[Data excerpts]
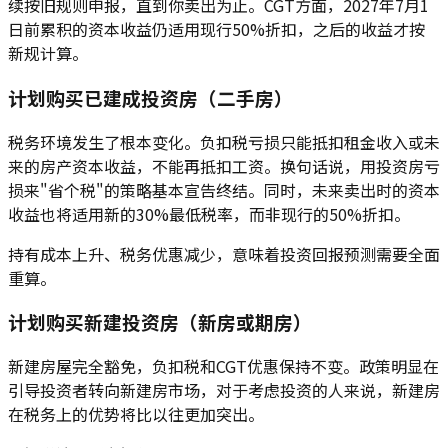
续按旧规则申报，直到你卖出为止。CGT方面，2027年7月1
日前累积的资本收益仍适用现行50%折扣，之后的收益才按
新规计算。
计划购买已建成投资房（二手房）
税务环境发生了根本变化。负扣税亏损只能抵扣租金收入或未
来的房产资本收益，不能再抵扣工资。换句话说，用投资房亏
损来"省个税"的策略基本宣告终结。同时，未来卖出时的资本
收益也将适用新的30%最低税率，而非现行的50%折扣。
持有成本上升、税务优惠减少，意味着投资回报预测需要全面
重算。
计划购买新建投资房（新房或期房）
新建房屋完全豁免，负扣税和CGT优惠保持不变。政策明显在
引导投资者转向新建房市场，对于考虑投资的人来说，新建房
在税务上的优势将比以往更加突出。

◆ What is required
The lines from the one containing "引导投资者转向新建房市场，对于考虑投资的人来说，新建房" through the final line of the entries above are to be printed exactly, with nothing added.

◆ Solution to the exercise
引导投资者转向新建房市场，对于考虑投资的人来说，新建房
在税务上的优势将比以往更加突出。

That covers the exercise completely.